L’abus de gabapentine seule est assez rare, et celle-ci est plus fréquemment utilisée en polyconsommation de substances psychotropes ou sédatives (benzodiazépines, opioïdes, antidépresseurs, Z-drugs, antiépileptiques, cannabinoïdes ou alcool). En outre, ces polyconsommations augmentent les risques de dépression respiratoire, de coma ou d’issues fatales qui peuvent survenir dans le cadre de surdosages ou d’interactions.
L’abus ou le mésusage des gabapentinoïdes peut mener à une dépendance, susceptible de se manifester par des signes physiques (tolérance et sevrages), de même que des signes psychologiques (perte de contrôle de la consommation, comportement de recherche de médicament). Les symptômes de sevrage des gabapentinoïdes seraient comparables à ceux des benzodiazépines et de l'alcool: anxiété, insomnie, nausées, douleurs, transpiration excessive, tremblements, céphalées, dépression, sensation d’état anormal, étourdissements et malaise.
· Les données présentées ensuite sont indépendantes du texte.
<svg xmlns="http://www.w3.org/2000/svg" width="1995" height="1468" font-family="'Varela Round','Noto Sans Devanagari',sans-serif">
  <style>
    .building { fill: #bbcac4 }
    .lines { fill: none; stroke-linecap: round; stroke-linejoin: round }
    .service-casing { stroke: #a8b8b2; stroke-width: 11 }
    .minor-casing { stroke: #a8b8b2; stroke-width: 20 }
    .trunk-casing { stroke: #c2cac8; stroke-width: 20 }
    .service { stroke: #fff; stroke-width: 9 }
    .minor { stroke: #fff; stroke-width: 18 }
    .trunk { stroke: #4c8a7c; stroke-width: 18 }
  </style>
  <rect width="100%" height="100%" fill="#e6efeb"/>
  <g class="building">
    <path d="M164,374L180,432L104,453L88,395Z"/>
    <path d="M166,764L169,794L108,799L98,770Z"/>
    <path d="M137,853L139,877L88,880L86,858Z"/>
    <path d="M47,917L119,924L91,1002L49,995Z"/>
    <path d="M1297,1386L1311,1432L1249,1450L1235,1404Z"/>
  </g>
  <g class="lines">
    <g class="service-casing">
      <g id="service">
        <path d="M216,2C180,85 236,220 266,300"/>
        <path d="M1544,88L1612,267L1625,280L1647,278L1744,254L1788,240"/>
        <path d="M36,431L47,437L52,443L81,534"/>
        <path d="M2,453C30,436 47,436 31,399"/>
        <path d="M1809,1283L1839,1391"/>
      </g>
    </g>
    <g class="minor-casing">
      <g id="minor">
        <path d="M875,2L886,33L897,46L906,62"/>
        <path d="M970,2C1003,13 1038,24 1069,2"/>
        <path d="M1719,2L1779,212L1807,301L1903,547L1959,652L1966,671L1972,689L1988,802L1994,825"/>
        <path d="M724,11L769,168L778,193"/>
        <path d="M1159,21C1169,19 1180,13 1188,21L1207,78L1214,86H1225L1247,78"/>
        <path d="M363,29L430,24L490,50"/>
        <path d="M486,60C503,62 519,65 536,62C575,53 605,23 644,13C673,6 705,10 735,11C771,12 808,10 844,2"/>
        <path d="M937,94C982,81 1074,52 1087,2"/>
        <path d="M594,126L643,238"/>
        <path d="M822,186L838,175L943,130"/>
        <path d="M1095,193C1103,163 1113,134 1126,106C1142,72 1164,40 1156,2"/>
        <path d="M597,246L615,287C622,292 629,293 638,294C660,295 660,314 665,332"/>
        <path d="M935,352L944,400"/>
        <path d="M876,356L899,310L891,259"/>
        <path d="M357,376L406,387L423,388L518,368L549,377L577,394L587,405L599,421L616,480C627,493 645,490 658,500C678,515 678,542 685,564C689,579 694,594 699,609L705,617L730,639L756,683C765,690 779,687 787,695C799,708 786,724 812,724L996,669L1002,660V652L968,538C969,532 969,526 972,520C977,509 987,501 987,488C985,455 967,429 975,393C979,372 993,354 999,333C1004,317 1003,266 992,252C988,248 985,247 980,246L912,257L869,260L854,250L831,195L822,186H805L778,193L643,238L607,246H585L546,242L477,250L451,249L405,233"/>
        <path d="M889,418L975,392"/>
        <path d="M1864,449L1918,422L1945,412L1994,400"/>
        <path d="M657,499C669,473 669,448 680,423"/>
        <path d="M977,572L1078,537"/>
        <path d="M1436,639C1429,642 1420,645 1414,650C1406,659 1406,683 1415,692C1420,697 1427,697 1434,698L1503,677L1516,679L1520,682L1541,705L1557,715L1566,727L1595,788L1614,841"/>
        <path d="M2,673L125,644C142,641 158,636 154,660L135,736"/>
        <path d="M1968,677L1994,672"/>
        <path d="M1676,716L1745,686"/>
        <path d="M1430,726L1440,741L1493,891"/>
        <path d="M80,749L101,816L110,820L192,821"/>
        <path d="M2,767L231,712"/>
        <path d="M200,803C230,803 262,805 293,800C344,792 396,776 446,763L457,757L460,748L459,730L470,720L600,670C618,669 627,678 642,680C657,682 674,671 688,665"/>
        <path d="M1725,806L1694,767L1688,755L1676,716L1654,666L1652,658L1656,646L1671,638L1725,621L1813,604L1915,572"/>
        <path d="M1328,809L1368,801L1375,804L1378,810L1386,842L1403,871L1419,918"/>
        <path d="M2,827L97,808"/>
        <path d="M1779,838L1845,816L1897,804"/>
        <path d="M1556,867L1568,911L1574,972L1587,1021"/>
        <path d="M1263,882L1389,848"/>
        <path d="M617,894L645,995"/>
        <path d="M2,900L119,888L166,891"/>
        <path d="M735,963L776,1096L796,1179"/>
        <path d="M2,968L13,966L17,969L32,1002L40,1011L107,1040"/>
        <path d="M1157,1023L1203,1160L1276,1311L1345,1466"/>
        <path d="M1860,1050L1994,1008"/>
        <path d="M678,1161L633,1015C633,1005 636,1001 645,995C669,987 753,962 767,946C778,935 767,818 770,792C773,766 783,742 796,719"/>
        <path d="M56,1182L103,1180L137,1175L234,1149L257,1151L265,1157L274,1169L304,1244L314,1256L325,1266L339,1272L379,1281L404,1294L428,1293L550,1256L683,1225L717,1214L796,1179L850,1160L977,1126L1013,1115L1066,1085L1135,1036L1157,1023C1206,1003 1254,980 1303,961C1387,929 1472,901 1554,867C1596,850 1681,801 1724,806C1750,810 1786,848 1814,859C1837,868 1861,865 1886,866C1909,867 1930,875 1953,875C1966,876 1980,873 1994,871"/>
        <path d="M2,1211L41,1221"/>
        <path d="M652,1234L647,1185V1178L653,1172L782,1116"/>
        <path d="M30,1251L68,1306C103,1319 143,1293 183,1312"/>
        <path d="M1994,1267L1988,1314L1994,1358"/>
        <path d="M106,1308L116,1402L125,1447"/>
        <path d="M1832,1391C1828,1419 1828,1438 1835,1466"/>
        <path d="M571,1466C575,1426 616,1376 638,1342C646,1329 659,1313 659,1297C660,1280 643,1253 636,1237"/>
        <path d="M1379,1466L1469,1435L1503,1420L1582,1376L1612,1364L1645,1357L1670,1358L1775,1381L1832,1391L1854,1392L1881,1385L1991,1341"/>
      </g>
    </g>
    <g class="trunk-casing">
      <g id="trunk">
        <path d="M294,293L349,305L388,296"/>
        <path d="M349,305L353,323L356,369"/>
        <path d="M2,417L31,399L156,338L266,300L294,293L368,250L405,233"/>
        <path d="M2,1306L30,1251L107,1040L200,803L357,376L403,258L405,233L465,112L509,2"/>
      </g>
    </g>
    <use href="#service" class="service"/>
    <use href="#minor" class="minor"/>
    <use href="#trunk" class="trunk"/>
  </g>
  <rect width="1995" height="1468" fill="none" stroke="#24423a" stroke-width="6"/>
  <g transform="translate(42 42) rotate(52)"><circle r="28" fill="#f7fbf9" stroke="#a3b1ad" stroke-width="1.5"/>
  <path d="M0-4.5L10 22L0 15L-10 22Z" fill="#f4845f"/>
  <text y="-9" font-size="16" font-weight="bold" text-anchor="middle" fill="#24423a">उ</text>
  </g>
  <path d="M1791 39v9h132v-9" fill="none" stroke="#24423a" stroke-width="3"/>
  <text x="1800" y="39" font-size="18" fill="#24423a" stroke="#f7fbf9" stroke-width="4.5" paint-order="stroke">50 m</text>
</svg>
Pour cette raison, l’arrêt de la gabapentine (ou de la prégabaline) doit se faire progressivement.
Une partie de la gabapentine (et de la prégabaline) utilisée pour l’abus et le mésusage provient de marchés illicites, mais des études en Grande-Bretagne et aux Etats-Unis montrent également qu’entre 52% et 63% des médicaments utilisés abusivement proviennent des professionnels et établissements de santé.
Prescription et délivrance
Pour toute prescription et/ou délivrance de gabapentine, il est important :
- de pratiquer une anamnèse médico-psychosociale du patient afin d’identifier les patients présentant des risques accrus de mésusage, d’abus et de dépendance (un éventuel cumul des vulnérabilités doit être considéré avec attention) ;
- de respecter les posologies recommandées dans le RCP et de ne pas prescrire systématiquement de grandes quantités ;
- chez les patients déjà traités par la gabapentine, de surveiller attentivement les signes de mésusage, d’abus, de développement d‘une tolérance avec augmentation de la dose décidée par les patients, de dépendance et de comportements encourageant la prescription ou la délivrance de gabapentine ;
- d’être particulièrement attentif à la consommation d’autres substances psychoactives (risque de renforcement des effets, mais également augmentation du risque de dépression respiratoire ou de coma) ;
- de considérer une réduction de la posologie pour tous les patients chez qui l’élimination de la gabapentine est réduite (insuffisance rénale, âge avancé) ou pour les patients souffrant d’une grave affection respiratoire.
Interruption du traitement
En cas d’arrêt nécessaire du traitement par gabapentine, il convient de ne pas sous-estimer le risque de symptômes liés au sevrage. Il est recommandé de pratiquer un arrêt progressif, sur au moins une semaine, quelle que soit l’indication initiale de la gabapentine.
Notifier un abus ou un mésusage
Patients et professionnels de la santé sont encouragés à notifier les abus et les mésusages à l’AFMPS.
Médecins et pharmaciens sont invités à porter plainte auprès de la police s’ils identifient de fausses prescriptions.
Références
- Evoy et al., Drugs. 2021 Jan;81(1):125-156
- Smith et al., Addiction. 2016 Jul;111(7):1160-74.
- Tambon et al., Front Psychiatry. 2021 Feb 3:12:639780.
- Driot et al., Br J Clin Pharmacol. 2019 85:1260–9
- Smith et al., Br J Gen Pract. 2012 Aug;62(601):406-7
- Bonnet et al., Eur Neuropsychopharmacol. 2017 Dec;27(12):1185-1215.